## Фрагмент документа
<<<<

5 Возможно, поэт имел в виду “Диалоги со Стравинским”, записанные дирижером и биографом композитора Робертом Крафтом (“Conversation with Igor Stravinsky”, London, 1959, или “Dialogues and Diary”, New York, 1963). А. Найман упоминает: “… кто-то из ино-странцев оставил книжку крафтовских “Диалогов” со Стравинским” — скорее всего, во второй половине 1960-х годов (Найман А. Любовный интерес. Октябрь. 1999, № 1. С. 37–38). Первое издание в СССР (И. Стравинский. Диалоги. Л.: 1971) могло быть также известно Бродскому.
6 Сказано неоднократно и в других текстах, как “Студенческий меридиан”, с. 51.
7 Интересно, что поэма “Исаак и Авраам” датирована тем же 1963 годом, когда создана И. Стравинским священная баллада (не одноименная!) “Авраам и Исаак” из Ветхого Завета (на иврите) для баритона с оркестром.
8 Именем Шостаковича была подписана телеграмма в адрес суда: “Я очень прошу суд при разборе дела поэта Бродского учесть следующее обстоятельство: Бродский обладает огромным талантом. Творческой судьбой Бродского, его воспитанием обязан заняться Союз <писателей>. Думается, что суд должен вынести именно такое решение” (“Юность”, 1989, № 2. С.84). “Дипломатическая уловка” состояла в том, что при переносе дела Бродского в план “осуждения” Союзом писателей дело из судебного превратилось бы в сугубо общественное, законом не наказуемое. См. в нашей статье “Бродский и Шостакович” (Шостаковичу посвящается. М.: Композитор, 1997. С. 78–90).
9 По уверениям вдовы Шостаковича Ирины Антоновны, композитор был знаком с небольшой подборкой стихов Бродского, ходивших тогда по рукам в машинописи. Кроме того, Шостаковичу очень понравился “Рождественский романс”, на текст которого написал музыку в 1962 году, вскоре после создания стихотворения, аспирант Шостаковича Борис Тищенко.

>>>>

## Список заданий
- A) Перепишите из примечаний без изменений отрывок от слов «5 Возможно, поэт» до слов «также известно Бродскому.» включительно.
- B) Согласуются ли с примечаниями утверждения ниже? На каждое ответьте «да» или «нет» и приведите дословно слова текста, решающие дело.
(i) Поэма «Исаак и Авраам» датирована 1963 годом.
(ii) Музыку на текст «Рождественского романса» написал аспирант Шостаковича Борис Тищенко.
(iii) Баллада Стравинского носит то же название, что и поэма «Исаак и Авраам».
Данные к примечаниям никакого отношения не имеют.

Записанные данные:
<<<<

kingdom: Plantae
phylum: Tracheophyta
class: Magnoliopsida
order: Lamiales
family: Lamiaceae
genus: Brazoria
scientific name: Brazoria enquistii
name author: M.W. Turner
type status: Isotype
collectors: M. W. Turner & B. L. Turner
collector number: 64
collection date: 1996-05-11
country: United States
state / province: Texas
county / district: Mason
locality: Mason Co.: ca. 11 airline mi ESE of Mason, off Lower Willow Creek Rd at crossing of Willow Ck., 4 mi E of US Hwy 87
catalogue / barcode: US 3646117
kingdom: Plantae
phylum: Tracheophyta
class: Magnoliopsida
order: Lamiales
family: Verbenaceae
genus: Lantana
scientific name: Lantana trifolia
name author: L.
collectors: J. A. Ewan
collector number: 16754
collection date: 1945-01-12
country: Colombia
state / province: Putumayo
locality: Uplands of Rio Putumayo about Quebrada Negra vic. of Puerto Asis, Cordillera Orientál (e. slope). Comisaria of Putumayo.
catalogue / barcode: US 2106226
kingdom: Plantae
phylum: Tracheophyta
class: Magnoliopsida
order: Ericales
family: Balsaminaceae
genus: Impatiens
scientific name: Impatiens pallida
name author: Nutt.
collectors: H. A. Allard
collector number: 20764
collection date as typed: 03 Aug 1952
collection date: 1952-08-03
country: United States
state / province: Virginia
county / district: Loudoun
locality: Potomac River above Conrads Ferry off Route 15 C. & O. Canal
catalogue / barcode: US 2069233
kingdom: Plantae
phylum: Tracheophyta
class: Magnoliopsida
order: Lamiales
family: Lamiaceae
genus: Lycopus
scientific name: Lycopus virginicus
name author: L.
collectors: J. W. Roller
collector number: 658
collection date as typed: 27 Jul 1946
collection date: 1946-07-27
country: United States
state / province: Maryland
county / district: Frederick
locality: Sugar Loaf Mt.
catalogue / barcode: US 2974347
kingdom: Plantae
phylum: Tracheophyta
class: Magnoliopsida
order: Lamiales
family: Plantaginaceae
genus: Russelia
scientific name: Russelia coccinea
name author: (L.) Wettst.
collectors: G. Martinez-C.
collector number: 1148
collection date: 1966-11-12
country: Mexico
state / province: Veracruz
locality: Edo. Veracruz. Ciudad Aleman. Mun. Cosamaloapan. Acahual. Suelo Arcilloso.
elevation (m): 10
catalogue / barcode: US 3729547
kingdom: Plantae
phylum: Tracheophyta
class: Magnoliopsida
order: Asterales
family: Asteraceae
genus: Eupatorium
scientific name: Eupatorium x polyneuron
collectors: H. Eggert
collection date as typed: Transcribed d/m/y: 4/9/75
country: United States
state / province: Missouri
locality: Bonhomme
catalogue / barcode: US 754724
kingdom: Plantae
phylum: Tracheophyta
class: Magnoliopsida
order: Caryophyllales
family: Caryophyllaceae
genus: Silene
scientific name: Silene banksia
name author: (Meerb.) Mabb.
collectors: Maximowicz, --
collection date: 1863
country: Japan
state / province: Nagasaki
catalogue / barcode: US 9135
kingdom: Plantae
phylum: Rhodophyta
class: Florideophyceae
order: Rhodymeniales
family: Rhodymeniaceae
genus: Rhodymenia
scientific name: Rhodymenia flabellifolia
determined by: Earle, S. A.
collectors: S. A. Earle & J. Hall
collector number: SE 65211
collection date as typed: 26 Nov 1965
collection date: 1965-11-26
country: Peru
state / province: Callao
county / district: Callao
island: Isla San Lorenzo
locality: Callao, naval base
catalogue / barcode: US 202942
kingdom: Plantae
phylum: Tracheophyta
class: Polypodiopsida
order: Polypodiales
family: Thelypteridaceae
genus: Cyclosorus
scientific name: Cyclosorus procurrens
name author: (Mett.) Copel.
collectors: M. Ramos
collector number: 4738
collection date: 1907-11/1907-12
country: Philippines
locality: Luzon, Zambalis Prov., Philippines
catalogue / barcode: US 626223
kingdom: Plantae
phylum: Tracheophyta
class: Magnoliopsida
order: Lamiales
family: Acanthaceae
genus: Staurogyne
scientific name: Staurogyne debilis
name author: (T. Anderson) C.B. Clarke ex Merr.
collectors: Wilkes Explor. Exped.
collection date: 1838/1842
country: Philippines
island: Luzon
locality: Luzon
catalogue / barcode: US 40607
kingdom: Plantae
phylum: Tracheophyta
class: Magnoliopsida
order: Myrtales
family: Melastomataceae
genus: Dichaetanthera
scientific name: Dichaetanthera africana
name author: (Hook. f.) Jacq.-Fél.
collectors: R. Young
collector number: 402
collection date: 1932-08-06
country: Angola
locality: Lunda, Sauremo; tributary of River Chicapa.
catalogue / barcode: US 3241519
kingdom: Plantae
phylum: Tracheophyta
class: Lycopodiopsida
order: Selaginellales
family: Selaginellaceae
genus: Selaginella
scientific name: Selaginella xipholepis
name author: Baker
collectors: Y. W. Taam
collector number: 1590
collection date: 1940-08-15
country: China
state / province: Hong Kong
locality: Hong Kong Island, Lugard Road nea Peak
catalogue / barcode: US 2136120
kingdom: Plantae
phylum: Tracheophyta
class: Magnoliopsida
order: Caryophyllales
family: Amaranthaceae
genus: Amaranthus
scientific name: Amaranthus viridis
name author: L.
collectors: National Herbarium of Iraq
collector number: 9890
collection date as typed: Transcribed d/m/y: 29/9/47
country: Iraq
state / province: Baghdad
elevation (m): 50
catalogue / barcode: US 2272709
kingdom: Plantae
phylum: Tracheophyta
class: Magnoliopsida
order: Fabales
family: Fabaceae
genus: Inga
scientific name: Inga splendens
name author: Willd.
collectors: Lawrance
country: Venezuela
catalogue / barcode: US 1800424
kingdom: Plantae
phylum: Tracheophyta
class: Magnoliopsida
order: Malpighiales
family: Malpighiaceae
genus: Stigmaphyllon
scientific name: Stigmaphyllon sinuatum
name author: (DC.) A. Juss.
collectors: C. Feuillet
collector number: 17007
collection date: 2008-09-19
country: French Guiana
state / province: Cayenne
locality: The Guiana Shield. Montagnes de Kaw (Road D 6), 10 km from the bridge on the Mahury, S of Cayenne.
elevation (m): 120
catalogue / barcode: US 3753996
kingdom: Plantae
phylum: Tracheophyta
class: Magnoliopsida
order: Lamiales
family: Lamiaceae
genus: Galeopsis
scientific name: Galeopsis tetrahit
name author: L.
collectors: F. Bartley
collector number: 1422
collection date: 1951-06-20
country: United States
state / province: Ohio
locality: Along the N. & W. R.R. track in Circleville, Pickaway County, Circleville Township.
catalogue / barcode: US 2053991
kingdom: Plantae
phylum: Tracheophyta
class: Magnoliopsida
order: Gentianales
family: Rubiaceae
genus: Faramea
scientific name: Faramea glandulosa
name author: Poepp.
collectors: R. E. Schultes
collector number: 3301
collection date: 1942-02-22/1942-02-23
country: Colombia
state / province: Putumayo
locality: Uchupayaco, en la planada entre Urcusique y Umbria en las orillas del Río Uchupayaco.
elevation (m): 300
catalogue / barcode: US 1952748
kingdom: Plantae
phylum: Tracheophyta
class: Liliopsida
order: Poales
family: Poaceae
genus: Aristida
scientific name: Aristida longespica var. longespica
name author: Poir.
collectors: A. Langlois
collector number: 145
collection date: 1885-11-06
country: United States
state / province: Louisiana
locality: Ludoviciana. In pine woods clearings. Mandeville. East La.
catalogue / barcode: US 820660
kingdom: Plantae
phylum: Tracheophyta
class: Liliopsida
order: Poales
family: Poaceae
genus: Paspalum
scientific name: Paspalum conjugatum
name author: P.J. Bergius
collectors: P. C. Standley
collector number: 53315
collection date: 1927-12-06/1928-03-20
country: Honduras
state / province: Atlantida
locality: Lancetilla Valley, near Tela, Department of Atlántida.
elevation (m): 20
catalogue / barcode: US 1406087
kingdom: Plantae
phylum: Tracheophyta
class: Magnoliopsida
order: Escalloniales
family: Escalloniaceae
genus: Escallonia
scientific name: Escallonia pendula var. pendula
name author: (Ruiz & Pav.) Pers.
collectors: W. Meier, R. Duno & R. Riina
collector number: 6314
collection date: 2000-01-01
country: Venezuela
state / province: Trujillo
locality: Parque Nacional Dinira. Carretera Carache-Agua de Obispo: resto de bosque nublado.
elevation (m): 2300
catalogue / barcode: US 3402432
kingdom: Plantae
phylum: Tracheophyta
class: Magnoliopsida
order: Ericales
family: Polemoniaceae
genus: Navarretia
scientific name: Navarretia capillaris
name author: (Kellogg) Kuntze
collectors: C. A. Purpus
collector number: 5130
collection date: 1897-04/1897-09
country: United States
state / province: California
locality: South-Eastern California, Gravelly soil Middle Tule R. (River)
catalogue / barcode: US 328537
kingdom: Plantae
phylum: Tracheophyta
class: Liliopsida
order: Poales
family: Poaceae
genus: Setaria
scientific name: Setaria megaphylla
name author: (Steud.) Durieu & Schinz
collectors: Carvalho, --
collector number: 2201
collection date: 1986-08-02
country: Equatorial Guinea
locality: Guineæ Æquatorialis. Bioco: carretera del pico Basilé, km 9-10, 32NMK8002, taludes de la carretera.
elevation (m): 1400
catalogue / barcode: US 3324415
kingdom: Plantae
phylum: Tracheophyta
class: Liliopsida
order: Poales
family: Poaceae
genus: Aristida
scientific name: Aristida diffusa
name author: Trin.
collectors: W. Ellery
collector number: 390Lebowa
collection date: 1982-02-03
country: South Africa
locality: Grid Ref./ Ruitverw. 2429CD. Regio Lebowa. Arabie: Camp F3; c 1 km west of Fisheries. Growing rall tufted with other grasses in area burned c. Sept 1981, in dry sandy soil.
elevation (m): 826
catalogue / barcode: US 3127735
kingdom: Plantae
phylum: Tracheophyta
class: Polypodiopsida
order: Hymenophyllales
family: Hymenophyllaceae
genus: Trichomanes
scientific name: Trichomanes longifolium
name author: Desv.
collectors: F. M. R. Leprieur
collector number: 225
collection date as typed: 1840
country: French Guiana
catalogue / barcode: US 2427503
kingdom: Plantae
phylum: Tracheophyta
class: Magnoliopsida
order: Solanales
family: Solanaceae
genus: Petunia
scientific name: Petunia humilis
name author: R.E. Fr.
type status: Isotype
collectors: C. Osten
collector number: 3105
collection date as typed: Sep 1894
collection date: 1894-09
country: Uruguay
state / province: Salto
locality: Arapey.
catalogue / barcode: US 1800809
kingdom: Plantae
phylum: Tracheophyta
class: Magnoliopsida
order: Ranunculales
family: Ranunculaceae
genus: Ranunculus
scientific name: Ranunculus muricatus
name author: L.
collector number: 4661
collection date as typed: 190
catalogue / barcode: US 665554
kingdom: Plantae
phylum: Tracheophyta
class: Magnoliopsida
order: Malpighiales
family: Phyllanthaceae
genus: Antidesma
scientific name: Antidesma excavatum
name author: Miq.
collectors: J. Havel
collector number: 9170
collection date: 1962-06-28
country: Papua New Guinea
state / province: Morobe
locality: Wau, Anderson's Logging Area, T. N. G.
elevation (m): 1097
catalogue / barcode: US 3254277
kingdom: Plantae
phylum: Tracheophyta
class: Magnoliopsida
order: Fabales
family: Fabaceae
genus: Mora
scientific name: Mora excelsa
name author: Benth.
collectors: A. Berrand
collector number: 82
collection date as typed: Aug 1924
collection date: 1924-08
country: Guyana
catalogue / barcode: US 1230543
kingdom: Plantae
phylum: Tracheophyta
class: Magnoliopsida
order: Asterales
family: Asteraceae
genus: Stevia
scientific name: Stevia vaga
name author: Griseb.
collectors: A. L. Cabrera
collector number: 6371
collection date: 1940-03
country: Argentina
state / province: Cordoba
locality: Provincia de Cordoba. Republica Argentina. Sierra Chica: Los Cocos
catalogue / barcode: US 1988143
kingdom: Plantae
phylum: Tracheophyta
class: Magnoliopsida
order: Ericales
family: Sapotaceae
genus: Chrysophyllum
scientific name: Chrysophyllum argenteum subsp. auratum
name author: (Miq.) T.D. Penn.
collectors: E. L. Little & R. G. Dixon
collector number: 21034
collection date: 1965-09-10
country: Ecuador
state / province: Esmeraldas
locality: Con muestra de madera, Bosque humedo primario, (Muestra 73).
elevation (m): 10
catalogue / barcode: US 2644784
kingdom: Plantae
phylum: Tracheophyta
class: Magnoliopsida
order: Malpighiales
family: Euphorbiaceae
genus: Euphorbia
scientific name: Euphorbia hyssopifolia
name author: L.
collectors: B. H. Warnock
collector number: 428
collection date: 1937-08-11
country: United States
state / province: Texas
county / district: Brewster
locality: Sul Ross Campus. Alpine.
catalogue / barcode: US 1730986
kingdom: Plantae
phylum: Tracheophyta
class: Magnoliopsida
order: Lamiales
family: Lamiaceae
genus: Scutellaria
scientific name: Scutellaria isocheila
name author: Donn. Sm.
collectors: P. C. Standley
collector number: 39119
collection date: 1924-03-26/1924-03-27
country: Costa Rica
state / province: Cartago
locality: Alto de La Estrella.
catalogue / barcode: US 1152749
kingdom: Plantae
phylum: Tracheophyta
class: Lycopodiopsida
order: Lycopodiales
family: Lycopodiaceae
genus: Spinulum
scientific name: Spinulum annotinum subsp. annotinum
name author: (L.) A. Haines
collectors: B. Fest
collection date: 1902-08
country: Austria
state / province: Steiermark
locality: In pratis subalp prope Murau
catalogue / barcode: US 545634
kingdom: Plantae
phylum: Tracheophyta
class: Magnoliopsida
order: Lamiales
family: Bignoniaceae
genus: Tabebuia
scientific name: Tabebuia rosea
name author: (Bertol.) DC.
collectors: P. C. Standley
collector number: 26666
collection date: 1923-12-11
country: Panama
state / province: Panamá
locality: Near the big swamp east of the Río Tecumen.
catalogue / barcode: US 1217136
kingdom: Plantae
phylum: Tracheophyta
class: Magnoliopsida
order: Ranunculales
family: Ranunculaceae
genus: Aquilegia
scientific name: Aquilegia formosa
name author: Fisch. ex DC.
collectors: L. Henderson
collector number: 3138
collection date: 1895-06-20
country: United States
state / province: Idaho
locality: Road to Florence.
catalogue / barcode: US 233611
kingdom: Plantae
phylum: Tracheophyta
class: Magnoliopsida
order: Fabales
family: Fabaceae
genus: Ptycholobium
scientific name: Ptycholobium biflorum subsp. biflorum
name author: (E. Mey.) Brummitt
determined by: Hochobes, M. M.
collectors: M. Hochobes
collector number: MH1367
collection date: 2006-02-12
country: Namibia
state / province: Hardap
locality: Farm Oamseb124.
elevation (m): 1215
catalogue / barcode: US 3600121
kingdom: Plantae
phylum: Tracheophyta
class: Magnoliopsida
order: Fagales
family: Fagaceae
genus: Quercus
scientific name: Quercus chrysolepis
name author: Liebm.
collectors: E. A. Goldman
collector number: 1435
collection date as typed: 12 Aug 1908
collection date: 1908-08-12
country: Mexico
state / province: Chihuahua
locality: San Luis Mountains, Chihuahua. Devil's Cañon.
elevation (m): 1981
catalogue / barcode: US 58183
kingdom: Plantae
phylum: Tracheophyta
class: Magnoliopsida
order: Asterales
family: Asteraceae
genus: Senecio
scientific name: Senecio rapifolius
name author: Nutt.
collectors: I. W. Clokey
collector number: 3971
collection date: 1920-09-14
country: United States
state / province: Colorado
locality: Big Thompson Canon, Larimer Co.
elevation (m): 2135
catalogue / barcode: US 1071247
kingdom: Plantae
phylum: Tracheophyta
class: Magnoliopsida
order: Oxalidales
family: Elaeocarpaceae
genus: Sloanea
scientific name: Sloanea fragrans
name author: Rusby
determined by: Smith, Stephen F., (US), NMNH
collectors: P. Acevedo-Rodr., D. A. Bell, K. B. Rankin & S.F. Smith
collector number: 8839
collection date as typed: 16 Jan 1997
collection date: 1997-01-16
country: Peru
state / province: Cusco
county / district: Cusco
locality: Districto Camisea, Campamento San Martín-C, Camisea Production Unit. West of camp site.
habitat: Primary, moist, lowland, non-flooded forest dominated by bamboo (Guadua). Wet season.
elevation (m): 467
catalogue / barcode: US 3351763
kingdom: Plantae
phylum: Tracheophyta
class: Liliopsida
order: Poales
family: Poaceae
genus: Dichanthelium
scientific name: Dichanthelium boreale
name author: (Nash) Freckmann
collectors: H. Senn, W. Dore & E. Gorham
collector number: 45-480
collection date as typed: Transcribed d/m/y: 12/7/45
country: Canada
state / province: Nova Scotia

>>>>

## Ожидаемые ответы
- A)
5 Возможно, поэт имел в виду “Диалоги со Стравинским”, записанные дирижером и биографом композитора Робертом Крафтом (“Conversation with Igor Stravinsky”, London, 1959, или “Dialogues and Diary”, New York, 1963). А. Найман упоминает: “… кто-то из ино-странцев оставил книжку крафтовских “Диалогов” со Стравинским” — скорее всего, во второй половине 1960-х годов (Найман А. Любовный интерес. Октябрь. 1999, № 1. С. 37–38). Первое издание в СССР (И. Стравинский. Диалоги. Л.: 1971) могло быть также известно Бродскому.

- B)
(i) Да: «поэма “Исаак и Авраам” датирована тем же 1963 годом».
(ii) Да: «на текст которого написал музыку в 1962 году, вскоре после создания стихотворения, аспирант Шостаковича Борис Тищенко».
(iii) Нет: «священная баллада (не одноименная!) “Авраам и Исаак”».